▶ [Data for review]:
^^^^

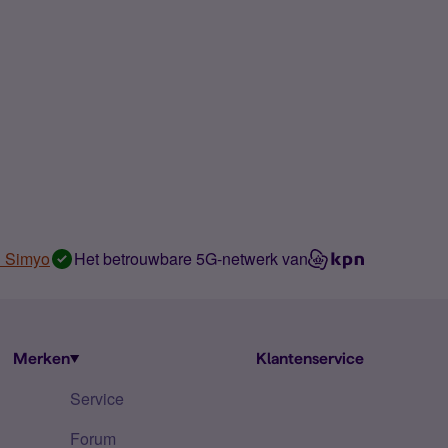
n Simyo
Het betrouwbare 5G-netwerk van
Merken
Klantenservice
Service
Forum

^^^^

An exact copy is required of each line from the one containing "Het betrouwbare 5G-netwerk van" through the last line of the material, and of no other line.

Het betrouwbare 5G-netwerk van
Merken
Klantenservice
Service
Forum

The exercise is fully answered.